Simplesmente nenhum resultado positivo pode advir quando esses comportamentos se tornam a base do sistema econômico e político. Ao contrário do que prega a doutrina keynesiana (amplamente defendida por economistas brasileiros, vale lembrar), crescimento econômico não resulta de elevados níveis de consumo. Tal pensamento carece, inclusive, de lógica: para que haja consumo, é necessário que bens e serviços tenham sido produzidos anteriormente. Para que se produza bens e serviços de qualidade, é indispensável que haja acúmulo de capital. Para que se acumule capital, é preciso haver poupança em detrimento de gastos.

Por isso, fomentar o consumo irresponsável como meio para se atingir prosperidade econômica é um verdadeiro desastre. A conta não fecha. Mais pessoas consumindo significa menos pessoas poupando, o que impossibilita o acúmulo de capital para a produção de bens e serviços de qualidade. No final das contas, é justamente o consumo que será afetado, visto que haverá redução na produção e, consequentemente, menos bens e serviços disponíveis à disposição da população, além de uma inflação monstruosa pronta para abocanhar boa parte do seu poder aquisitivo. Fomentar o consumo acaba por, paradoxalmente, desestimulá-lo por um longo período de tempo – ao menos até que a economia volte para os trilhos e o país passe a apresentar reais níveis de crescimento.

O controle estatal sobre o sistema monetário é, sem sombra de dúvidas, um dos maiores males já vislumbrados na história. Após lograr êxito em acabar com o padrão-ouro, o Estado triunfou mais uma vez em sua cruzada para controlar cada aspecto da vida em sociedade: desde o controle social, passando pelo controle da liberdade individual, chegando ao total controle econômico e financeiro de cada indivíduo, interferindo diretamente em sua tomada de decisões e induzindo-o a agir da forma que meia dúzia de burocratas entende ser melhor. Anula e dilui por completo o senso de responsabilidade individual, fazendo com que cada pessoa nutra um desejo inconsciente de, cada vez mais, necessitar de amparo e benesses estatais, sem se dar conta de que isso significa mergulhar ainda mais em crises sem precedentes.

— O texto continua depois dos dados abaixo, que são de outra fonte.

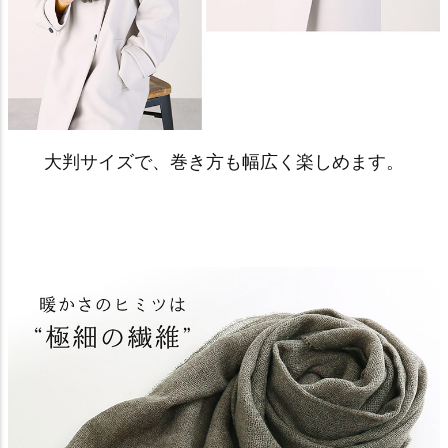
大判サイズで、巻き方も幅広く楽しめます。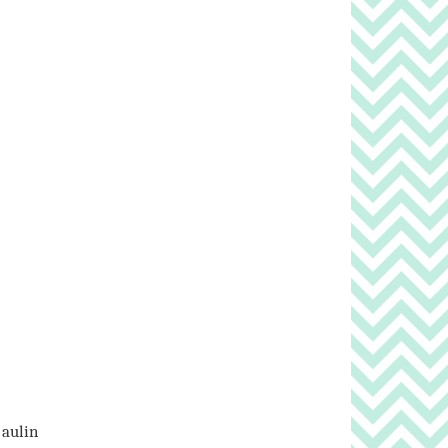
 aulin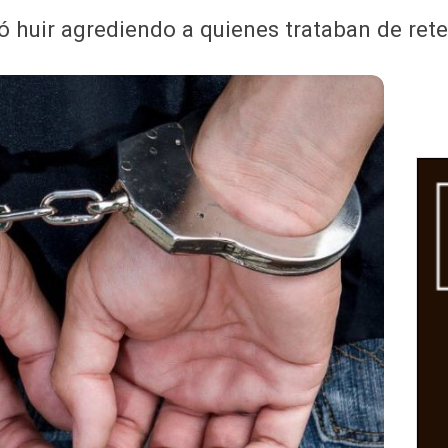
tó huir agrediendo a quienes trataban de ret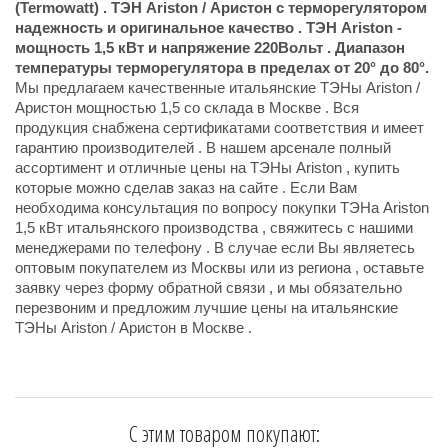
(Termowatt) . ТЭН Ariston / Аристон с терморегулятором
надежность и оригинальное качество . ТЭН Ariston -
мощность 1,5 кВт и напряжение 220Вольт . Диапазон
температуры терморегулятора в пределах от 20° до 80°.
Мы предлагаем качественные итальянские ТЭНы Ariston /
Аристон мощностью 1,5 со склада в Москве . Вся
продукция снабжена сертификатами соответствия и имеет
гарантию производителей . В нашем арсенале полный
ассортимент и отличные цены на ТЭНы Ariston , купить
которые можно сделав заказ на сайте . Если Вам
необходима консультация по вопросу покупки ТЭНа Ariston
1,5 кВт итальянского производства , свяжитесь с нашими
менеджерами по телефону . В случае если Вы являетесь
оптовым покупателем из Москвы или из региона , оставьте
заявку через форму обратной связи , и мы обязательно
перезвоним и предложим лучшие цены на итальянские
ТЭНы Ariston / Аристон в Москве .
С этим товаром покупают: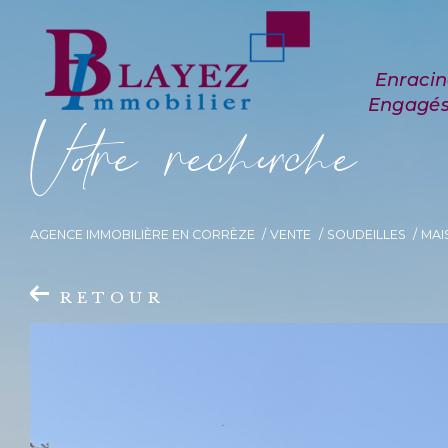
V
o
r
e
r
e
c
e
c
e
AGENCE IMMOBILIÈRE EN CORRÈZE
VENTE
SOUDEILLES
MAI
RETOUR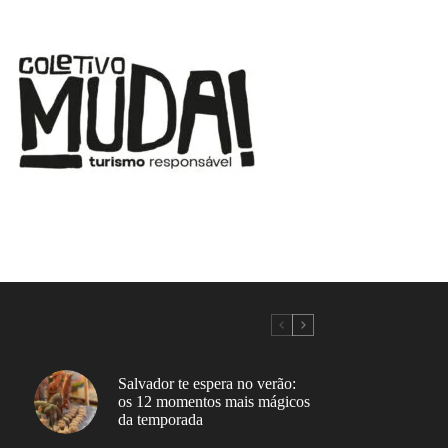
Salvador te espera no verão:
os 12 momentos mais mágicos
da temporada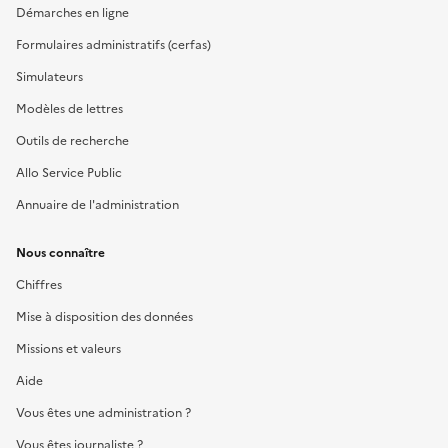
Démarches en ligne
Formulaires administratifs (cerfas)
Simulateurs
Modèles de lettres
Outils de recherche
Allo Service Public
Annuaire de l'administration
Nous connaître
Chiffres
Mise à disposition des données
Missions et valeurs
Aide
Vous êtes une administration ?
Vous êtes journaliste ?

Enquanto se continuar remediando a doença com doses maiores de veneno, nada se pode fazer senão aguardar a morte precoce do paciente. Temos à nossa frente o desafio de enfim nos libertarmos ou continuarmos no caminho da escravidão voluntária, deixando nosso próprio futuro nas mãos de terceiros.

Ou aprendemos, de uma vez por todas, a sermos responsáveis financeira e economicamente, prezando por uma visão de longo prazo em vez de almejar resultados imediatos, ou continuamos a nos enganar voluntariamente ao acreditar que é possível usufruir de um melhor padrão de vida e consumo elevado sem, necessariamente, produzir ou trabalhar mais por isso, para logo em seguida termos de apertar os cintos e ver que, mais uma vez, tudo não passou de ilusão e que, na verdade, nos tornamos mais pobres do que nunca. A escolha é inteiramente nossa.